=== Text passage ===

## Difference and CI for probabilities in Logistic

Frequent Contributor
Posts: 116

# Difference and CI for probabilities in Logistic

I am running a logistic regression model with two binary categorical variables, their multiplicative interaction term, and a continuous variable.  I am currently trying to get the differences in probabilities (along with respective confidence interval(CI)) for different combinations of independent variabls (e.g., for a strata) in an attempt to plot them with their CI. My goal is to generate graphs similar to those at the bottom of the following webpage:

http://www.ats.ucla.edu/stat/stata/faq/logit2by2.htm

My data is very similar to those in the STATA example, or what I mean is I have an X1, X2, X1*X2, and X3 (continuous variable).

Using contrast statements in my proc logistic, I can get the probabilities for select groupings of my variables based on selected level of the continuous variable (see attached). However, I want to get the differences (and respective CI) of these based on the level of one of the categorical variables. The difference is basic subtraction, but I don't know how to get the CIs for them. Seems like something that can be done in a contrast statement, but I can't seem to get my code right, since based on simple subtraction, I know what the difference should be. I have tried things like "contrast X1 1 X1*X2 1", which are terms not in both contrast statements, to no avail.

=== Data section ===

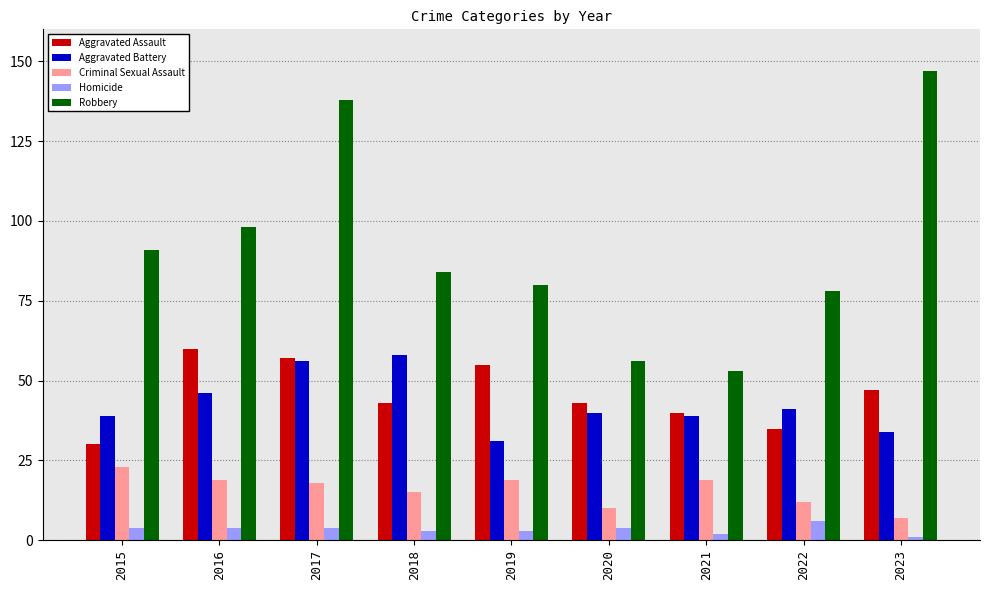

Rank the categories by Robbery value from lowest to highest.

2021, 2020, 2022, 2019, 2018, 2015, 2016, 2017, 2023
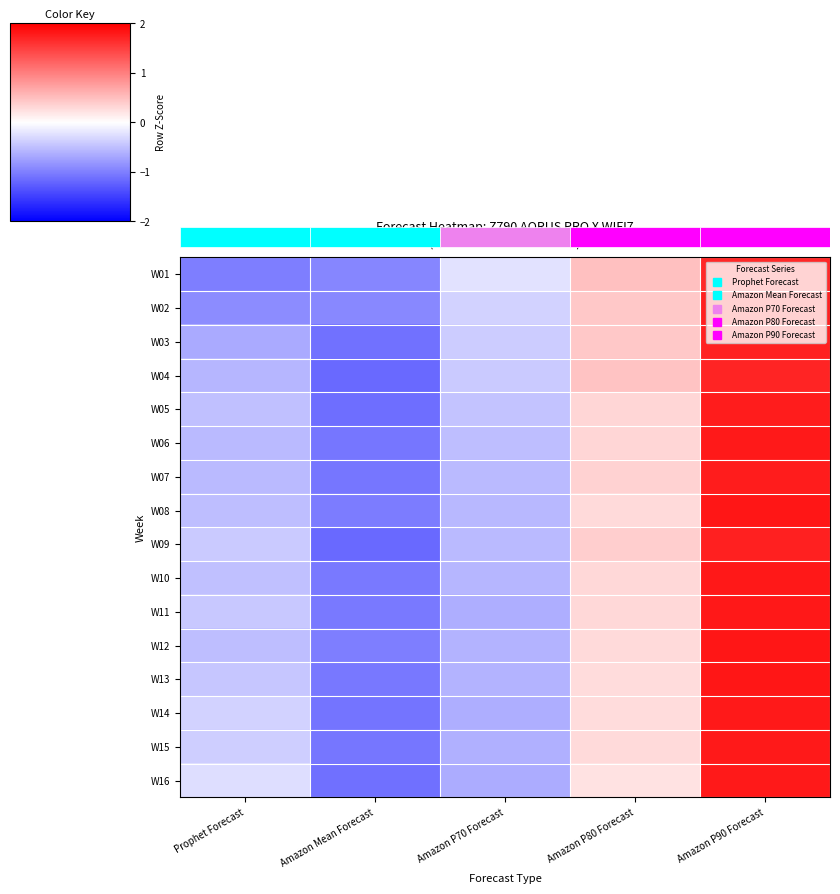

How many distinct data groups are displayed?

16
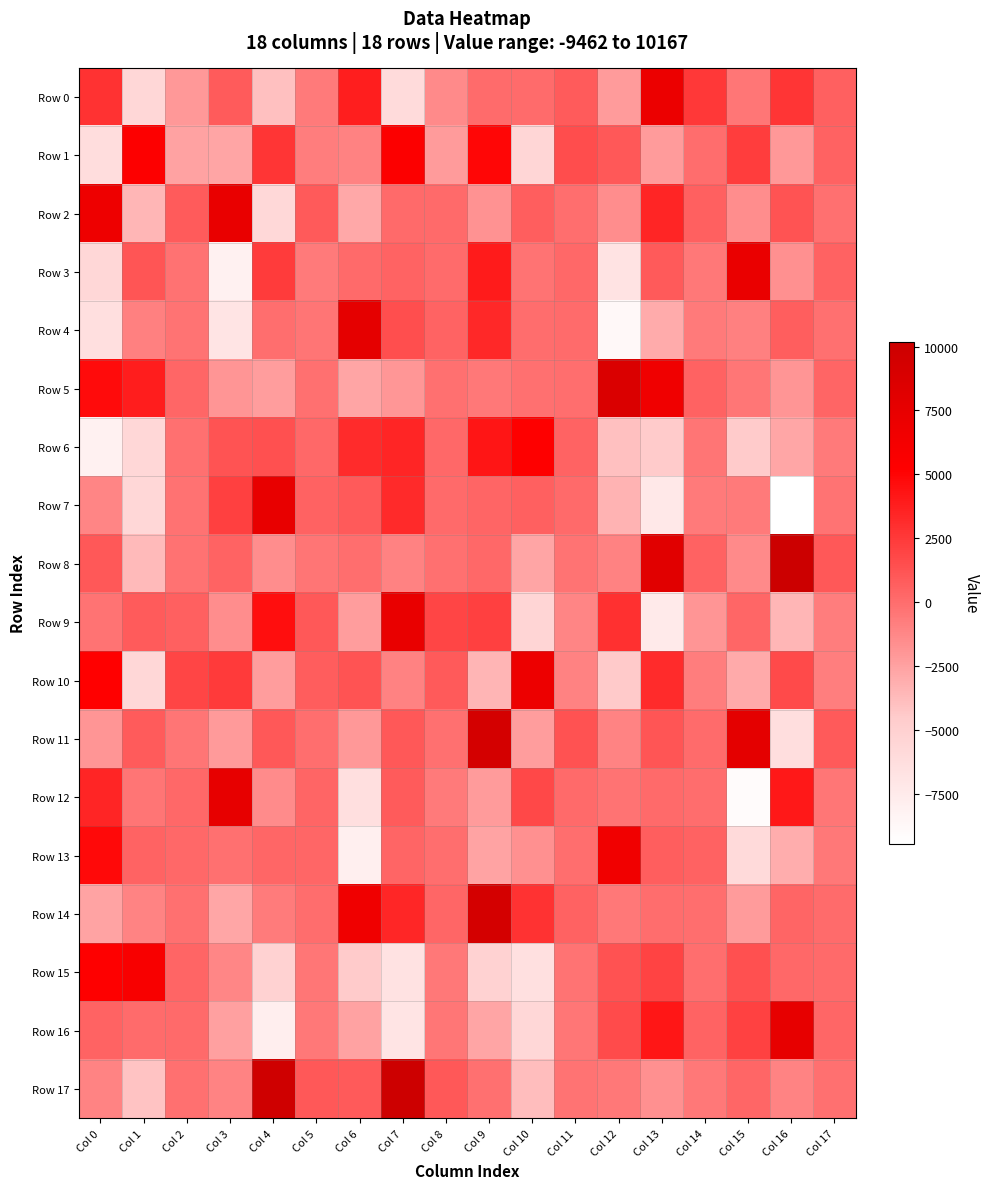

How many distinct data groups are displayed?

18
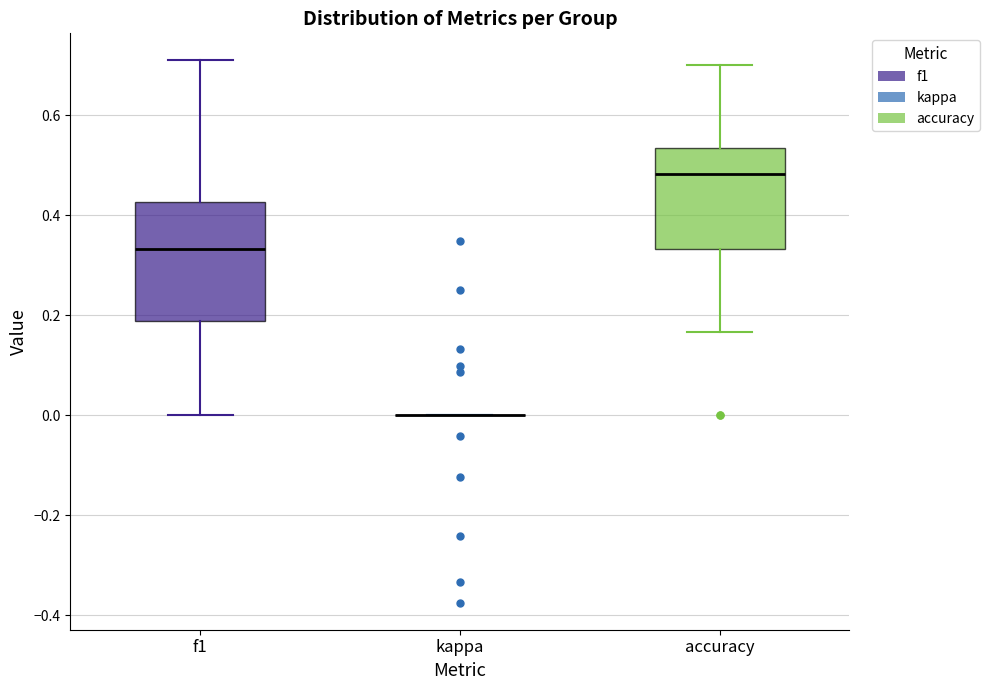

Which box is the tallest, from its lower edge to its upper edge?

f1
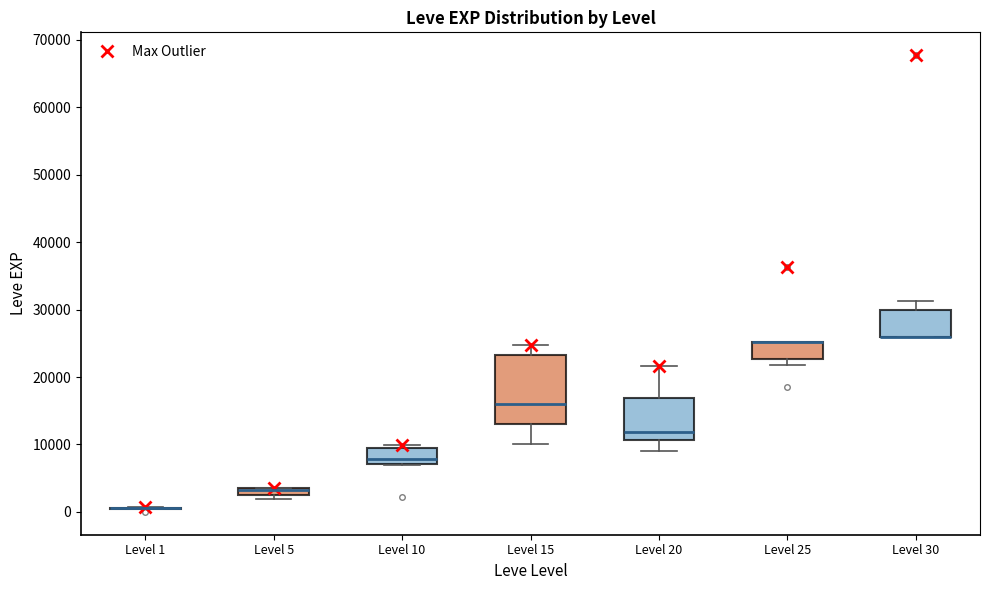

Where does the lower whisker of the box for Level 15 end on the y-axis? The values are not printed on the chart, so give them approximately, as read against the axis.

10000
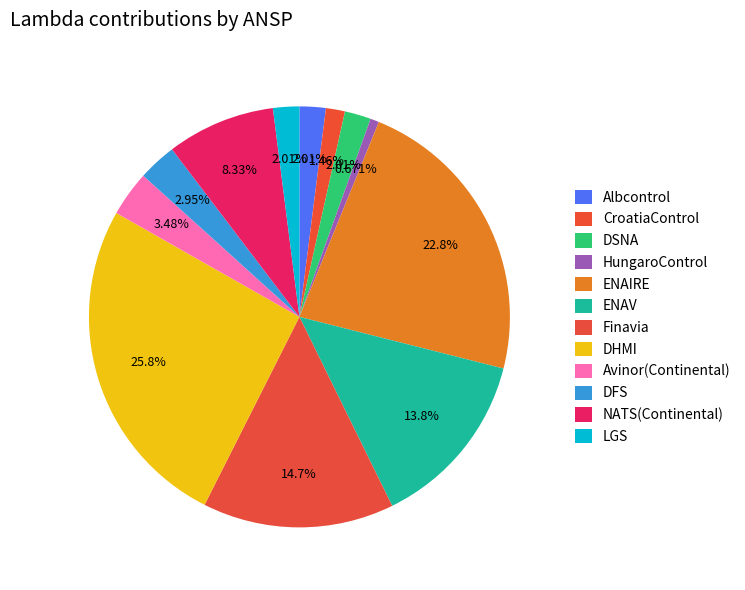

How many segments does this pie chart have?

12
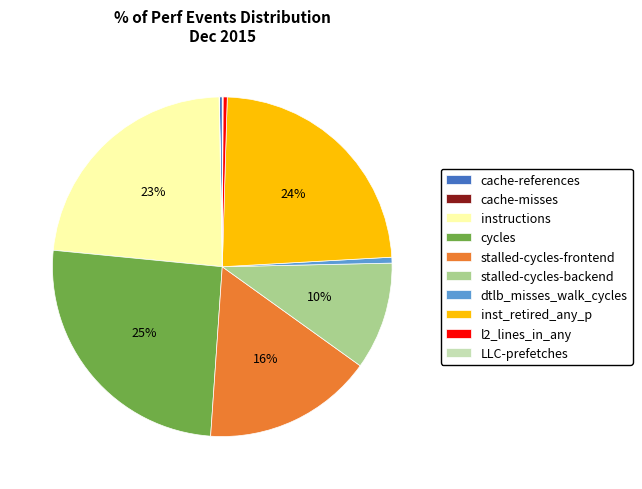

Which has a higher value, stalled-cycles-backend or cycles?

cycles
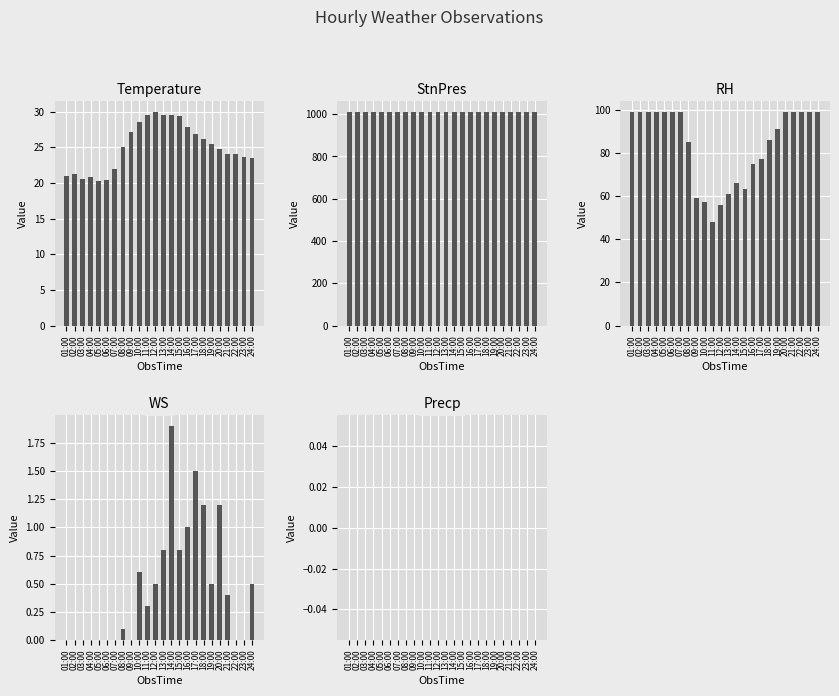

Which series changed the most between 10:00 and 24:00?

RH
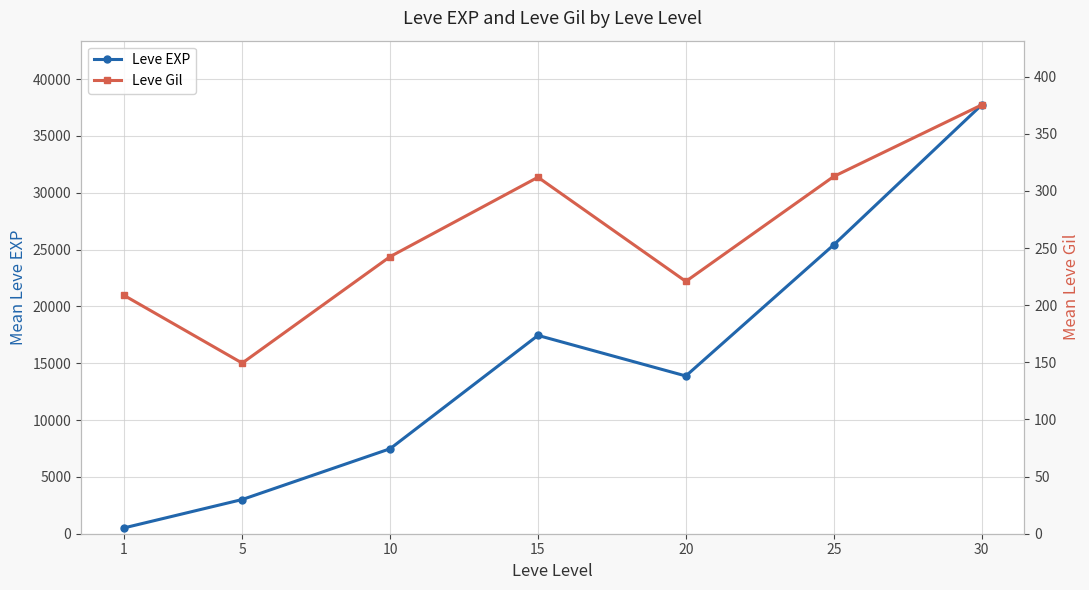

Which category has the highest value in the Leve EXP series?

30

===

**Complete the following**.
**a.** Please present the chart rows above as a Markdown table with the columns No. and Line, giving each nonblank line its own entry and omitting the picture placeholders.
**b.** Carry the logistic regression confidence interval post forward from its final sentence.

**Responses to the tasks**.
**a.**
| No. | Line |
|---|---|
| 1 | Rank the categories by Robbery value from lowest to highest. |
| 2 | 2021, 2020, 2022, 2019, 2018, 2015, 2016, 2017, 2023 |
| 3 | How many distinct data groups are displayed? |
| 4 | 16 |
| 5 | How many distinct data groups are displayed? |
| 6 | 18 |
| 7 | Which box is the tallest, from its lower edge to its upper edge? |
| 8 | f1 |
| 9 | Where does the lower whisker of the box for Level 15 end on the y-axis? The values are not printed on the chart, so give them approximately, as read against the axis. |
| 10 | 10000 |
| 11 | How many segments does this pie chart have? |
| 12 | 12 |
| 13 | Which has a higher value, stalled-cycles-backend or cycles? |
| 14 | cycles |
| 15 | Which series changed the most between 10:00 and 24:00? |
| 16 | RH |
| 17 | Which category has the highest value in the Leve EXP series? |
| 18 | 30 |

**b.**
proc logistic data=dataset;

class       X1 (ref='0')

X2 (ref='0') / param=ref;

model       y(event='1') =

X1

X2

X1*X2

X3 /*continuous*/ / link = logit expb clodds=wald;

contrast 'X1 = 0 X2 = 1' X2 1 X3 11.23 intercept 1  /estimate = prob; /*11.23 mean of X3*/

contrast 'X1 = 1 X2 = 1' X1 1 X2 1 X3 11.23 intercept 1 X1*X2 1 /estimate = prob;

contrast 'X1 = 0 X2 = 0' X3 11.23 intercept 1 /estimate = prob;

contrast 'X1 = 1 X2 = 0' X1 1 X3 11.23 intercept 1  /estimate = prob;

/*Want difference of first and second contrast plus confidence interval*/

/*Want difference of third and fourth contrast plus confidence interval*/

run;

Posts: 2,655

## Re: Difference and CI for probabilities in Logistic

The problem is that the standard error of the difference is on the logit scale.  You may wish to try the LSMESTIMATE statement to get the comparison of interest (available in SAS/STAT12.3 and above).  I won't guarantee that the standard error is quite right. Also, beware of using the ILINK option in this statement.  However, if you get the CL estimates out, you could thne transform back to the probability scale.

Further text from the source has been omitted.